I learned this lesson during a period when I was managing a complex product launch while trying to be the most transparent leader I could be. I shared every concern, every strategic consideration, every backup plan, and every uncertainty with my team. I told them about budget concerns I was having with leadership. I explained my worries about the timeline. I walked them through every decision tree I was considering for different scenarios.
I thought I was building trust through honesty. I thought transparency would create alignment and shared ownership. I thought people would appreciate being treated like full partners in the decision-making process.
Instead, what happened was chaos. Team members started reaching out to my manager about the budget concerns I’d shared, creating problems where none existed yet. They began second-guessing decisions based on uncertainties I was still working through.

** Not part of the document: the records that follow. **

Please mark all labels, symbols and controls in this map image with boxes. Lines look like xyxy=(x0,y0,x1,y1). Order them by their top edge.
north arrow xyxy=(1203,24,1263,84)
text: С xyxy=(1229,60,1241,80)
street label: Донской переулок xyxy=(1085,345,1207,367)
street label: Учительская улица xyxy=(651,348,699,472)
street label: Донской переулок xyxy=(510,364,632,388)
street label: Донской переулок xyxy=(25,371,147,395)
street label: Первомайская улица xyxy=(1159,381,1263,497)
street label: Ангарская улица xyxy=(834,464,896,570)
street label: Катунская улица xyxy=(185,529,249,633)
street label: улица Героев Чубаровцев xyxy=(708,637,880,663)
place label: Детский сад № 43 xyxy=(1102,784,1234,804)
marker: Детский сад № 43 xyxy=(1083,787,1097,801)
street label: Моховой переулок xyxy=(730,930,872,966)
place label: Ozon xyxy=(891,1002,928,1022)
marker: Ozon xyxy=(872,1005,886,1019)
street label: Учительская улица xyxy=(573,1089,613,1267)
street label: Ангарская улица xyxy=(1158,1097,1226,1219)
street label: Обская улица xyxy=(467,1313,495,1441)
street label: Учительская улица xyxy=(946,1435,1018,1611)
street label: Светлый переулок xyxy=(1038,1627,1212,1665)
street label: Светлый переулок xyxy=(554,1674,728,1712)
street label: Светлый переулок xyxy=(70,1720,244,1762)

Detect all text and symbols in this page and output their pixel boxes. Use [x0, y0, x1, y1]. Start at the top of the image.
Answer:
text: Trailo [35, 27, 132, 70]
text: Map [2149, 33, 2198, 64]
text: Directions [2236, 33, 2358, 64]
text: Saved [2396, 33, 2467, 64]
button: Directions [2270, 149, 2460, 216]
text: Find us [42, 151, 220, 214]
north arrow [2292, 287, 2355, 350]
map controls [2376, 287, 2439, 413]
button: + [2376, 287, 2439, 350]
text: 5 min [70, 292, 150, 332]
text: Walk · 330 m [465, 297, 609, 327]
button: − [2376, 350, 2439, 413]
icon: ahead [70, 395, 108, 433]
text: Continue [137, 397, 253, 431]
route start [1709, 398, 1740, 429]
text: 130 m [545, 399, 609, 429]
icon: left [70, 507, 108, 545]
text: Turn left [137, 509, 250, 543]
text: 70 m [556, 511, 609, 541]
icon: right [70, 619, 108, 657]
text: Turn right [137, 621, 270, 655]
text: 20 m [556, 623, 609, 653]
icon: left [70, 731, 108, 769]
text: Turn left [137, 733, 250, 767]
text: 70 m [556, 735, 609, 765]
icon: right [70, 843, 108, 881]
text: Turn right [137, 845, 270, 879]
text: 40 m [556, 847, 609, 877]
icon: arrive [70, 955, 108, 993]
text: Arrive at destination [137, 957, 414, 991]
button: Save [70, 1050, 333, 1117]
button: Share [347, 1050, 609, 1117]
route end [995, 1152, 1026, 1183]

They started offering solutions to problems I was already handling through channels they didn’t know about.
Worse, when we hit a critical decision point, I needed to pivot our approach quickly. But because I’d shared all my previous thinking, the team couldn’t understand why we were changing direction. They questioned my judgment because they’d seen all my internal deliberation and uncertainty.
Don’t overshare. Keep something up your sleeve.
Modern workplace culture glorifies radical transparency. Leaders who share every detail are praised as “authentic.” Teams that operate with complete openness are celebrated as “high-trust.” But transparency isn’t always strategic. Complete openness can actually harm your ability to lead effectively and create the outcomes you want.
When you share all your thinking, people can predict your moves and counter them. When you reveal all your concerns, you transfer your anxiety to others without solving underlying problems. When you expose all your strategies, you lose the element of surprise that makes strategies effective. When you overshare your uncertainties, you undermine confidence in your leadership.
You can be honest without being completely open. You can build trust without sharing every thought and concern. People don’t need to know everything to trust you. They need to know you’ll be honest about what matters to them and follow through on your commitments.
Because leadership isn’t just about having good ideas and honest intentions. It’s about being able to implement those ideas successfully. And successful implementation often requires keeping something up your sleeve.